Chers frères et sœurs,
Il paraît que pour une bonne homélie, le prêtre doit se limiter à une seule idée.
Sinon non seulement ce n’est pas clair, mais en plus c’est trop long. Sauf
qu’aujourd’hui, c’est difficile. Ces textes nous disent tellement de choses…
Rassurez-vous, je me contenterai tout de même d’un seul point : celui de la
violence qui habite le coeur des vignerons. Ces hommes sont violents, cupides. Ils
n’hésitent pas à frapper, à lapider, à tuer même, pour conserver le fruit d’une vigne
qui ne leur appartient pas.
Et Jésus interroge ses disciples : que Dieu va-t-il faire de ces vignerons ?
C’est assez cocasse d’entendre cette question dans la bouche du Christ, vous ne
trouvez pas ? Habituellement, cette question est plutôt la nôtre : Seigneur, que fais-
tu face à la violence ? L’apparente inaction de Dieu face à la violence de notre
monde peut sembler un véritable scandale! Dieu serait-il indifférent au mal et à la
violence ?
Les disciples semblent sûrs d’eux : non! Dieu, le maître de la vigne, va intervenir et
régler leur compte aux vignerons. « Il les fera périr misérablement » répondent-
ils…
Mais Jésus leur explique que ce n’est pas la logique de Dieu. Enfin, ça ne l’est plus.
Ça, c’était la logique au temps du déluge. En fait, les disciples aimeraient bien un
nouveau déluge. Que les méchants soient engloutis et qu’on garde les justes… on
trouvera bien un nouveau Noé!
Mais rappelez-vous ce que Dieu se dit après le déluge (Gn 8,21) : « Jamais plus je
ne maudirai le sol à cause de l’homme : le cœur de l’homme est enclin au mal dès
sa jeunesse, mais jamais plus je ne frapperai tous les vivants comme je l’ai fait. »
Jésus nous explique que Dieu n’agit pas ainsi.
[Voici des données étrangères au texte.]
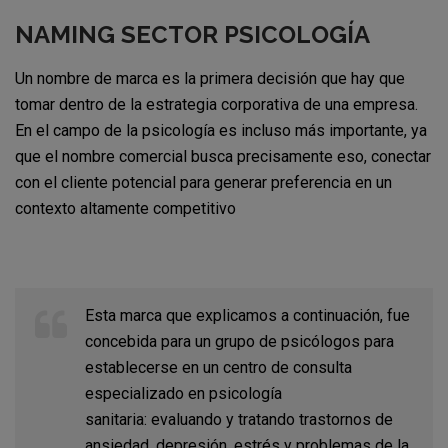
NAMING SECTOR PSICOLOGÍA
Un nombre de marca es la primera decisión que hay que
tomar dentro de la estrategia corporativa de una empresa.
En el campo de la psicología es incluso más importante, ya
que el nombre comercial busca precisamente eso, conectar
con el cliente potencial para generar preferencia en un
contexto altamente competitivo
Esta marca que explicamos a continuación, fue
concebida para un grupo de psicólogos para
establecerse en un centro de consulta
especializado en psicología
sanitaria:
evaluando y tratando trastornos de
ansiedad, depresión,
estrés y problemas de la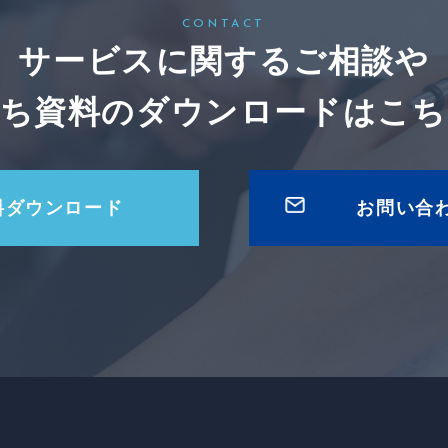
CONTACT
サービスに関するご相談や
立ち資料のダウンロードは
こち
料ダウンロード
お問い合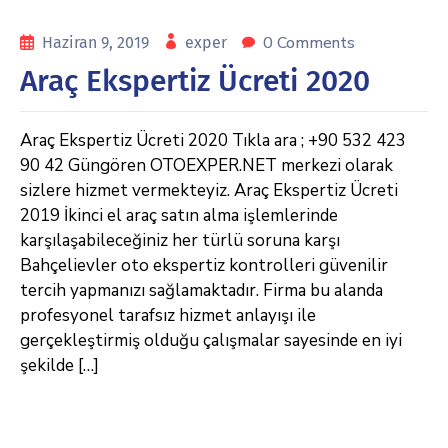
0 Comments
Haziran 9, 2019
exper
Araç Ekspertiz Ücreti 2020
Araç Ekspertiz Ücreti 2020 Tıkla ara ; +90 532 423
90 42 Güngören OTOEXPER.NET merkezi olarak
sizlere hizmet vermekteyiz. Araç Ekspertiz Ücreti
2019 İkinci el araç satın alma işlemlerinde
karşılaşabileceğiniz her türlü soruna karşı
Bahçelievler oto ekspertiz kontrolleri güvenilir
tercih yapmanızı sağlamaktadır. Firma bu alanda
profesyonel tarafsız hizmet anlayışı ile
gerçekleştirmiş olduğu çalışmalar sayesinde en iyi
şekilde […]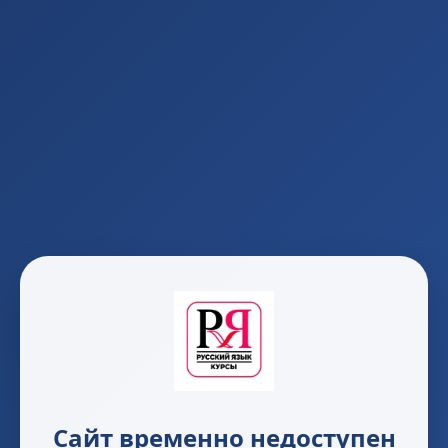
Сайт временно недоступен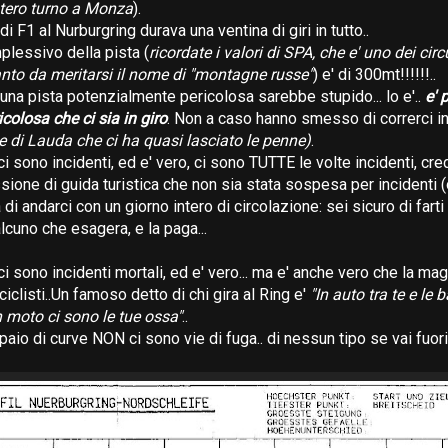
ntero turno a Monza
).
i F1 al Nurburgring durava una ventina di giri in tutto..
mplessivo della pista (
ricordate i valori di SPA, che e' uno dei circu
nto da meritarsi il nome di "montagne russe"
) e' di 300mt!!!!!!..
una pista potenzialmente pericolosa sarebbe stupido... lo e'..
e' 
ricolosa che ci sia in giro
. Non a caso hanno smesso di correrci in
e di Lauda che ci ha quasi lasciato le penne)
.
 sono incidenti, ed e' vero, ci sono TUTTE le volte incidenti, cre
ione di guida turistica che non sia stata sospesa per incidenti (
 di andarci con un giorno intero di circolazione: sei sicuro di farti 
lcuno che esagera, e la paga...
i sono incidenti mortali, ed e' vero... ma e' anche vero che la ma
clisti..Un famoso detto di chi gira al Ring e'
"In auto tra te e le ba
in moto ci sono le tue ossa"
..
paio di curve NON ci sono vie di fuga.. di nessun tipo se vai fuori,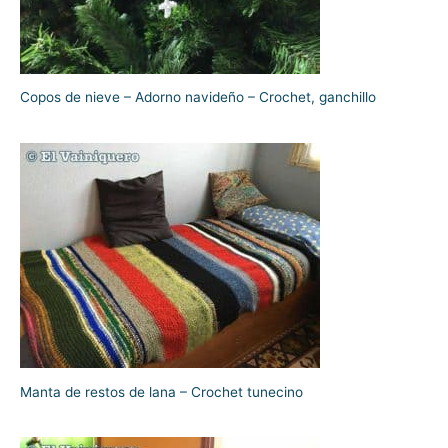
Copos de nieve – Adorno navideño – Crochet, ganchillo
Manta de restos de lana – Crochet tunecino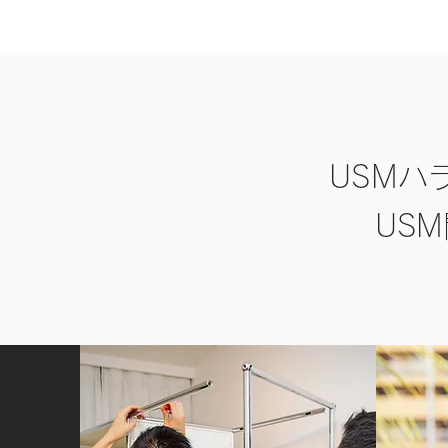
USMハ
US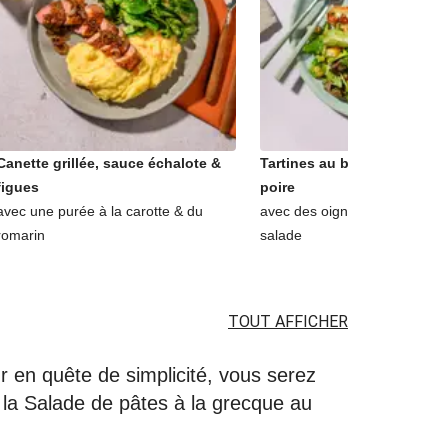
Canette grillée, sauce échalote &
Tartines au bleu, lardons d
figues
poire
avec une purée à la carotte & du
avec des oignons confits & u
romarin
salade
TOUT AFFICHER
r en quête de simplicité, vous serez
 la Salade de pâtes à la grecque au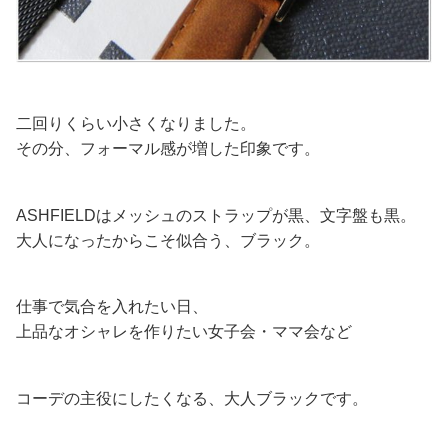
二回りくらい小さくなりました。
その分、フォーマル感が増した印象です。
ASHFIELDはメッシュのストラップが黒、文字盤も黒。
大人になったからこそ似合う、ブラック。
仕事で気合を入れたい日、
上品なオシャレを作りたい女子会・ママ会など
コーデの主役にしたくなる、大人ブラックです。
C’est vrai, il n’est pas indifférent au
mal qu’il y a dans le coeur des vignerons, mais il ne va pas agir en les éliminant. Il
a changé de méthode : il va les appeler à la conversion.
Comment ?
Il met sur leur chemin des médiateurs. Dieu fait toujours comme ça, aujourd’hui
encore. Il met des hommes et des femmes sur nos routes pour nous amener à lui.
Là, il envoie ses serviteurs. Un 1er, un 2e, puis un 3e. Dieu ne se lasse jamais. Dieu
espère toujours en l’homme. Il envoie même son propre fils. Mais les hommes sont
d’une telle cupidité qu’ils refusent, même face au fils, d’abandonner la violence.
Frères et soeurs, Dieu n’est évidemment pas indifférent au mal qui habite notre
monde. Mais n’attendons pas qu’il élimine ce mal comme il l’a fait au temps de
Noé. Dieu n’arrête pas d’agir contre le mal en nous attirant à lui, en cherchant notre
conversion sans cesse. Dans le combat contre le mal, Dieu a besoin de nous. Il
attends que nous purifions notre coeur sans cesse et que nous soyons ses serviteurs,
ses médiateurs, pour convertir les coeurs de nos frères.
Une dernière chose. Cette Évangile se termine avec l’annonce d’une bonne
nouvelle : « la pierre qu’ont rejeté les bâtisseurs est devenue la pierre d’angle : c’est
là l’oeuvre du Seigneur, la merveille devant nos yeux ».
On nous annonce que le fils a été tué, et pourtant, nous avons une bonne nouvelle à
y voir.
Quelle est cette merveille devant nos yeux ?
C’est que le fils de Dieu que l’homme a rejeté est déjà devenu, par sa résurrection,
celui qui nous sauve et qui nous garantit que malgré la cupidité qui peut régner
dans notre coeur, Dieu sera juste et miséricordieux avec nous. Sa victoire contre le
mal, par sa résurrection, est acquise, et rien ne pourra plus changer ça.
Frères et soeurs, oui, le mal fait parti de notre monde. Mais ce monde peut porter
des fruits magnifiques si nous convertissons nos coeurs et si nous nous faisons les
serviteurs de Dieu. Et n’hésitons pas, car la victoire est déjà acquise!